Men talking on park bench

Redditors console gay man harassed about PDA with “kids around”

Some loudmouthed woman ruined a perfectly lovely day in the park for one guy and his boyfriend, and now the guy is wondering if he’s overreacting to this “uncomfortable experience in public.”

In a July 7 Reddit post, this guy says that he and his boyfriend were seated on a bench with the guy’s arm around the boyfriend and the boyfriend’s hand in the guy’s hair.

Sounds dreamy, right? Enter homophobe, stage right.

“Then this lady in her late 40s/early 50s walks by us [and] wouldn’t stop staring and started to point at us,” the guy writes. “She then starts talking to an old man sitting in the park, starts yelling telling the man to ‘look at them’ and [saying] ‘THERE’S KIDS AROUND.’ Basically, very loudly shaming us.”

“I know nothing serious happened—she did not even talk to us directly—but, I don’t know, since then, I have just been having anxiety all day,” he adds.

And in the comments, the guy says he and his beau weren’t even kissing. “[I] just had my arm around him, and she decided to flip out,” he said. “I guess I have learned my lesson, lmao. No more parks.”

Other Reddit users were quick to sympathize with the guy.

“You are definitely not overreacting,” one wrote. “We feel what we feel. I think we would all feel what you did and have different thoughts/anxieties about what to do. Recently, I had supper with friends and a friend of one of my friends. When the woman realized I was gay, she went batsh*t crazy and said, ‘Why do you need to have parades? You are lowering yourself. If you want change, you should do it with your intellect and (get this) TED Talks.’ … It went downhill from there, and I let her have it. But there are other times when I didn’t say anything, even though I am steaming. Just remember it’s about them, not us.”

Related: After homophobe tore up his Pride decor, this Albuquerque man responded in the best way

Another Reddit user said that he experienced similar PDA panic with his significant other while driving into San Francisco on the I-580. “I was massaging my spouse’s neck since it was sore from the long drive back from L.A., and a minivan slowly passed us. It was full of kids between 6 and 11, and they were all freaking out, screaming at their parents and pointing at the ‘gay people’. Massaging another man’s neck isn’t even necessarily gay, but what a commotion. You would think we were naked on a flatbed truck [and] having a 20-man orgy, by their reaction, but I guess we were the first ‘gay people’ those kids had ever seen in real life.”
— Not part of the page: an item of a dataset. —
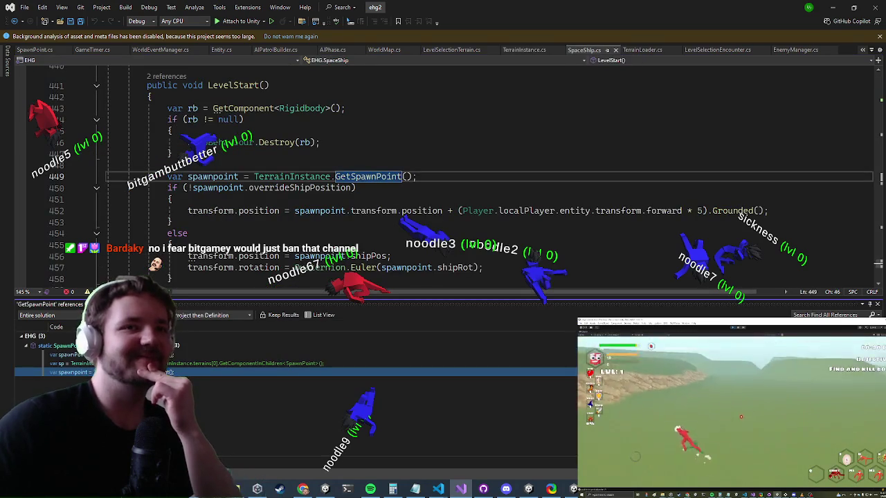
pyautogui.click(72, 363)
Other commenters proposed possible comebacks for the hateful person in the park. “That’s not my fucking problem, Helen,” one person wrote. (Is Helen the new Karen? Aside from our devotion to certain Helens—Hunt and Mirren—we like it.)

Related: Gay couple accosted by homophobic cyclists for simply asking them not to trespass on their property

There were disagreements in the comment section, though. One person wrote that he would “start making out” with his man after hearing comments like Helen’s.

But another person begged to differ. “People who often say f*ck you to others invite getting f*cked over themselves,” that person wrote. “Live and let live.”

And commenters disagreed with that disagreement. “Kissing is nothing harmful to that bitter old woman,” one person replied. “The solution is not always to shrink away. At some point, resistance may be necessary.”

Elsewhere on the thread, someone said he “never dared express affection in a park” because of people like Helen.

But another commenter said, “You should do the opposite, and be extremely visible in public spaces. It’s an act of service. For some gay kids, it may be their only sighting of someone who is like them. They need to see it.”

And a different Reddit user added: “It’s not the gay community’s burden to hide and avoid public spaces because hetero adults don’t understand logic.”

Which leads us to one of life’s most enduring questions: Are the straights OK?

While we ponder that, let’s just hope this romantic park-goer and his boyfriend avoid further entanglements with late-40s/early-50s homophobes.